Rice noodles + ginger = Asian-flavored happiness. Hard to go wrong with a fresh southeast-Asian tinge when starting with those two elements as inspiration, not least of all when there are a few other appropriate ingredients lounging around on all the pantry and refrigerator shelves just leering at me suggestively. So as soon as I start salivating over this stuff, I must head for the hob and get cooking up something semi-respectfully enthusiastic in its homage to the marvels of the Asian-inflected kitchen.This expedition can lead down byways as remote and convoluted as any of my other forays into cookery, but on a recent occasion I hewed just a little closer to the genuine article, ending up with a peanut-sauced noodle dish that was definitely reminiscent of those subtly spectacular and deliciously heartwarming feasts my Thai college roommate (Hi, Beautiful!) and friends fed me years ago.Thai-inspired Peanut Noodles
Starting with a combination of homemade broth (about 3 cups) and 1 8 oz. can of coconut milk, I added about 2 heaping tablespoons of diced ginger root (I keep a jar of it in vodka in the fridge), another tablespoon of preserved kaffir lime leaf shreds (bought jarred), yet another spoonful of minced preserved cilantro, a scant half teaspoon of ground black pepper plus about 1/8 teaspoon of cayenne pepper, and a tablespoon of fish sauce (I use Squid brand because it’s the one I ‘learned’ from my roommate), and lastly, I added about 8 dried Shiitake mushrooms. All of this simmered over low heat until it reduced by about 50%, and then I strained it. The strained broth went into a broad saucier, where I cooked the handful of Pad Thai-style (though in this instance Vietnamese) rice noodles until done. I tossed a heaping two tablespoons of creamy natural (only salt added) peanut butter into the pan and let it soften while I was raiding the freezer, and by the time I got back with a 1-cup packet of frozen peas, the peanut butter was soft enough to stir in along with them.

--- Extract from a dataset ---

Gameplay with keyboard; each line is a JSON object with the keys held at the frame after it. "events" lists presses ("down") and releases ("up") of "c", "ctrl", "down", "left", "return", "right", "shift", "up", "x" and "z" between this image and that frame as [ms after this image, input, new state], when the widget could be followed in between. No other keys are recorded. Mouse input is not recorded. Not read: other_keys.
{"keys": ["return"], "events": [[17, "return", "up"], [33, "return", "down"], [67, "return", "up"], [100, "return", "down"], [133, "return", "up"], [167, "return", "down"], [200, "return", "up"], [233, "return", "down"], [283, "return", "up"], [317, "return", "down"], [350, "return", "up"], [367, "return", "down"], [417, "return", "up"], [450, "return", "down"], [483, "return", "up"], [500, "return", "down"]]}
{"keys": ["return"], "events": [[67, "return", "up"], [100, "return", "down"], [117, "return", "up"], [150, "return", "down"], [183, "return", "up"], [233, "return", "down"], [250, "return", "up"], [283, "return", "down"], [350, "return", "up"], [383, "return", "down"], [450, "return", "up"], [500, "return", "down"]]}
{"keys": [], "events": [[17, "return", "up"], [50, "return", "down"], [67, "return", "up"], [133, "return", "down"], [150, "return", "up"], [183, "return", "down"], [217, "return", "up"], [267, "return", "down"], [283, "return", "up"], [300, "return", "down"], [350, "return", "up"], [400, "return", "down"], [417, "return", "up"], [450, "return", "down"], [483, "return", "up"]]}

My spousal-person was happy to keep the dish as served, not adulterating it with the garnishes a strange creature like his wife would add, but I was happy, on the other hand, to reintroduce the kaffir shreds and the ginger–this time in the form of my old favorite, sushi gari, also shredded thinly–and to top it all off, a nice sprinkling of sesame seeds. But however it gets to the table, this little concoction is a pleasant quick trip to southeast Asia that even those who can’t tolerate air travel can afford.